Nächster Punkt: Optik, Fahrwerk, Bremsen, Bereifung Schon beim ersten Anblick im Rückspiegel wird klar, dass hier ein normaler M5 im Anflug ist. Die neue Frontschürze unterstützt mit ihren größeren Lufteinlässen die Gier nach Kühlung für Motor und Bremsen und ist auf Wunsch auch in besonders leichter Carbon-Ausführung erhältlich. Mittig sorgen Seitenschweller für einen lecker Übergang zwischen Radhäusern, und am Heck verpasst G-Power seinem M5 eine dezente Spoilerlippe sowie eine neue Schürze mit Diffusor. Alles in allem also ein überaus dezentes Mod-Package, das die brutale Power des 730-PS-Geschosses gut getarnt auf seinen Einsatz lauern lässt. Dem F430-Fahrer an der Ampel dürfte es jedenfalls recht schwer fallen, nach der ersten Schocksekunde, den BMW wieder einzuholen. Da hilft auch die um 0,2 Sekunden schnellere Sprintzeit kaum.

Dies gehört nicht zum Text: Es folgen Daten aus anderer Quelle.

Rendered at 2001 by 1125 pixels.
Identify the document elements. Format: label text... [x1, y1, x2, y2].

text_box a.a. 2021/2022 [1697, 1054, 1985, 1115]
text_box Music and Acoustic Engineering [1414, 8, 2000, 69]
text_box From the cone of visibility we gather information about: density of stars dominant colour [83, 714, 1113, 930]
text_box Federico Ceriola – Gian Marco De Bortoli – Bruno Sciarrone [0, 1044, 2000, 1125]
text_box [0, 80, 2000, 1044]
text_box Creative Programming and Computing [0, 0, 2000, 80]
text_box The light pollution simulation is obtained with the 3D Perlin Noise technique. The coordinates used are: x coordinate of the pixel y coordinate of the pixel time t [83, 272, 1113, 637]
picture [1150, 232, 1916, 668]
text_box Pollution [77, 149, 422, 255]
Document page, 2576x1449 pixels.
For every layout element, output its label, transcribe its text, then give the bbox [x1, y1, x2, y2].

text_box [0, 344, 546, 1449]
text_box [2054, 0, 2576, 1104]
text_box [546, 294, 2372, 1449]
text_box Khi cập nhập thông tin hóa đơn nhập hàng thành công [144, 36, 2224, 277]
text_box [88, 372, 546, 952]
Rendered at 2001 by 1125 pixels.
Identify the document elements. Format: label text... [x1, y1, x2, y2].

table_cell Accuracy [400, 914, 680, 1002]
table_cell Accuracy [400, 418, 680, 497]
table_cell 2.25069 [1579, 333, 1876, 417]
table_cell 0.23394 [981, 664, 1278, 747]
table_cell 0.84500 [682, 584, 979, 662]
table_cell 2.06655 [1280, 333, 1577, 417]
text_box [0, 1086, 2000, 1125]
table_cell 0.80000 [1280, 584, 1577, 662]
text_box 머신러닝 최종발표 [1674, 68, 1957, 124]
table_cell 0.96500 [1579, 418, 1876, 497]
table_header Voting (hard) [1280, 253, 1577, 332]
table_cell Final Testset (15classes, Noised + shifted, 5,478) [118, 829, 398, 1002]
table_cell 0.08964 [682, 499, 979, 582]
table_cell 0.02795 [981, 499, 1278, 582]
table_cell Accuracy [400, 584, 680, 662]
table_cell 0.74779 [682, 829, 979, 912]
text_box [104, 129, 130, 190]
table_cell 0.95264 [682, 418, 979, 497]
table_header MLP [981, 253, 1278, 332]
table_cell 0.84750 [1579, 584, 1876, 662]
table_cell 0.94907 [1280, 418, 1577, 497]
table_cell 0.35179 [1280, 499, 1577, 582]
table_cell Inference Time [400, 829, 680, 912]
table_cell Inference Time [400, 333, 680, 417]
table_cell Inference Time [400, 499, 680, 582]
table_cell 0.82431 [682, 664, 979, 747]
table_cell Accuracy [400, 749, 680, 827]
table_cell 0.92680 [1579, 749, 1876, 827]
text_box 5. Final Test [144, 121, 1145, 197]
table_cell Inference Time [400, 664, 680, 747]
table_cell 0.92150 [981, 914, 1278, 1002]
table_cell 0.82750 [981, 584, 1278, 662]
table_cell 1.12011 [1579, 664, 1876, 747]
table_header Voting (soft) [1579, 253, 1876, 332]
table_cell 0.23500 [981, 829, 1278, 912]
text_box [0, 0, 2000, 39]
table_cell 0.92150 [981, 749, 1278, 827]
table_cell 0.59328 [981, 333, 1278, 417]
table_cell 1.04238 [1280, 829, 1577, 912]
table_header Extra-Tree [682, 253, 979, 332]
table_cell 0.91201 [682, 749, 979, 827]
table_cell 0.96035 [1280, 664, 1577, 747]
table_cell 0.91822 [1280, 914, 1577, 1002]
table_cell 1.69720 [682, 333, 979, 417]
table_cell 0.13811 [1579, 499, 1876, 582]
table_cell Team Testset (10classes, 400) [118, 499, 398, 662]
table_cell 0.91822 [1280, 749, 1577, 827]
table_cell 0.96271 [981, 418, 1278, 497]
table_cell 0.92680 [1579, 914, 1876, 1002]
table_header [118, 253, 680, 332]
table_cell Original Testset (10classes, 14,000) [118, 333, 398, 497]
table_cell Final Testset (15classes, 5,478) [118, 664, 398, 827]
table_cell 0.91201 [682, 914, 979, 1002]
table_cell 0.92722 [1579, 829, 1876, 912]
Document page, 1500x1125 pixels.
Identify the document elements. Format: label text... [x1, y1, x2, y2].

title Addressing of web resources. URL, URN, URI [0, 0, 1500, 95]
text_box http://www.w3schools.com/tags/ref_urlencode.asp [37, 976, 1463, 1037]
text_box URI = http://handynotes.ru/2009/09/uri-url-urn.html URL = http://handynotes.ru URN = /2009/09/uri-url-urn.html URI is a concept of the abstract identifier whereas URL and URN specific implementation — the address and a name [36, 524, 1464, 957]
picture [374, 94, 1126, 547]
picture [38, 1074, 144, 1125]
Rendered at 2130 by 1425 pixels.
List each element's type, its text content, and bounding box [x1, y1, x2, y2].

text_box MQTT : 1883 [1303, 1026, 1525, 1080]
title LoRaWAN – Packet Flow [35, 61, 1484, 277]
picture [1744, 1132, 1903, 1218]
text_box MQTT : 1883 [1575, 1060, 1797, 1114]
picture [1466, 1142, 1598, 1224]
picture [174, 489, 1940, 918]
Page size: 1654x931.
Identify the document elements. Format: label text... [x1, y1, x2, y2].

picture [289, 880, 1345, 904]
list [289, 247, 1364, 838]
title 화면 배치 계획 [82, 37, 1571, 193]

Ein bisschen Chichi muss aber auch beim Über-M5 sein: 21 Zoll groß und 255 beziehungsweise 295 Millimeter breit sind die brilliant-graphit-beschichteten Tiefbettfelgen, die G-Power erwählte und die vortrefflich zum restlichen Erscheinungsbild des Hurricane passen. Positiver Nebeneffekt der riegen Alus: die Bremsanlage mit Sechskolbenfestsätteln und 400x360 Millimeter großen Scheiben finden ausreichend Platz und bringen den fetten Hummer schnell wieder zum Stehen. In Kombination mit dem höhenverstellbaren Gewindesportfahrwerk (neunfach in Zug- und Druckstufe verstellbar) soll der Hurricane ein nahezu perfekt geschürtes Highperfomance-Paket sein, das auch der Konkurrenz aus Brabus Bullit (730 PS) und Mansory GT (650 PS) mit stolz geschwellter Brust entgegentreten kann.